PROBLEMS TO SOLVE |
• 1. In the hugetlb mempolicy patch thread below, rewrite the paragraph beginning "As of 2.6.22" as a short list that keeps its main facts.
• 2. Carry on the hugetlb mempolicy patch thread below from the point where it stops.

EXTRACT PROVIDED |
Re: [External] Re: [PATCH] mm: hugetlb: support get/set_policy for hugetlb_vm_ops
From: 黄杰
Date: Sun Oct 16 2022 - 23:35:32 EST
Mike Kravetz <mike.kravetz@xxxxxxxxxx> 于2022年10月15日周六 00:56写道:
>
> On 10/12/22 12:45, Hugh Dickins wrote:
> > On Wed, 12 Oct 2022, Albert Huang wrote:
> >
> > > From: "huangjie.albert" <huangjie.albert@xxxxxxxxxxxxx>
> > >
> > > implement these two functions so that we can set the mempolicy to
> > > the inode of the hugetlb file. This ensures that the mempolicy of
> > > all processes sharing this huge page file is consistent.
> > >
> > > In some scenarios where huge pages are shared:
> > > if we need to limit the memory usage of vm within node0, so I set qemu's
> > > mempilciy bind to node0, but if there is a process (such as virtiofsd)
> > > shared memory with the vm, in this case. If the page fault is triggered
> > > by virtiofsd, the allocated memory may go to node1 which depends on
> > > virtiofsd.
> > >
> > > Signed-off-by: huangjie.albert <huangjie.albert@xxxxxxxxxxxxx>
>
> Thanks for the patch Albert, and thank you Hugh for the comments!
>
> > Aha! Congratulations for noticing, after all this time. hugetlbfs
> > contains various little pieces of code that pretend to be supporting
> > shared NUMA mempolicy, but in fact there was nothing connecting it up.
>
> I actually had to look this up to verify it was not supported. However, the
> documentation is fairly clear.
> From admin-guide/mm/numa_memory_policy.rst.
>
> "As of 2.6.22, only shared memory segments, created by shmget() or
> mmap(MAP_ANONYMOUS|MAP_SHARED), support shared policy. When shared
> policy support was added to Linux, the associated data structures were
> added to hugetlbfs shmem segments. At the time, hugetlbfs did not
> support allocation at fault time--a.k.a lazy allocation--so hugetlbfs
> shmem segments were never "hooked up" to the shared policy support.
> Although hugetlbfs segments now support lazy allocation, their support
> for shared policy has not been completed."
>
> It is somewhat embarrassing that this has been known for so long and
> nothing has changed.
>
> > It will be for Mike to decide, but personally I oppose adding
> > shared NUMA mempolicy support to hugetlbfs, after eighteen years.
> >
> > The thing is, it will change the behaviour of NUMA on hugetlbfs:
> > in ways that would have been sensible way back then, yes; but surely
> > those who have invested in NUMA and hugetlbfs have developed other
> > ways of administering it successfully, without shared NUMA mempolicy.
> >
> > At the least, I would expect some tests to break (I could easily be
> > wrong), and there's a chance that some app or tool would break too.

DATASET SECTION |
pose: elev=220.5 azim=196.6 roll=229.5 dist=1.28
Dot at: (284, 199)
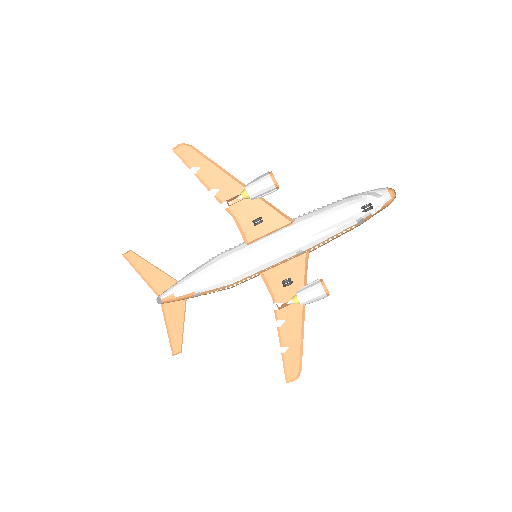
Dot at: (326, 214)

TASK-BY-TASK OUTPUTS |
• 1.
- Since 2.6.22, only shared memory segments created by shmget() or mmap(MAP_ANONYMOUS|MAP_SHARED) support shared policy.
- When Linux added shared policy support, the related data structures were also added to hugetlbfs shmem segments.
- hugetlbfs did not then support allocation at fault time (lazy allocation), so those segments were never hooked up to shared policy support.
- hugetlbfs segments now support lazy allocation, but their shared policy support is still incomplete.

• 2.
> >
> > I have carried the reverse of Albert's patch for a long time, stripping
> > out the pretence of shared NUMA mempolicy support from hugetlbfs: I
> > wanted that, so that I could work on modifying the tmpfs implementation,
> > without having to worry about other users.
> >
> > Mike, if you would prefer to see my patch stripping out the pretence,
> > let us know: it has never been a priority to send in, but I can update
> > it to 6.1-rc1 if you'd like to see it. (Once upon a time, it removed
> > all need for struct hugetlbfs_inode_info, but nowadays that's still
> > required for the memfd seals.)
> >
> > Whether Albert's patch is complete and correct, I haven't begun to think
> > about: I am not saying it isn't, but shared NUMA mempolicy adds another
> > dimension of complexity, and need for support, that I think hugetlbfs
> > would be better off continuing to survive without.
>
> To be honest, I have not looked into the complexities of shared NUMA
> mempolicy and exactly what is required for it's support. With my limited
> knowledge, it appears that this patch adds some type of support for shared
> policy, but it may not provide all support mentioned in the documentation.
>
> At the very least, this patch should also update documentation to state
> what type of support is provided.
>
> Albert, can you look into what would be required for full support? I can take
> a look as well but have some other higher priority tasks to work first.
>
Lucky to do this job, let me think about it.
> TBH, I like Hugh's idea of removing the 'pretence of shared policy support'.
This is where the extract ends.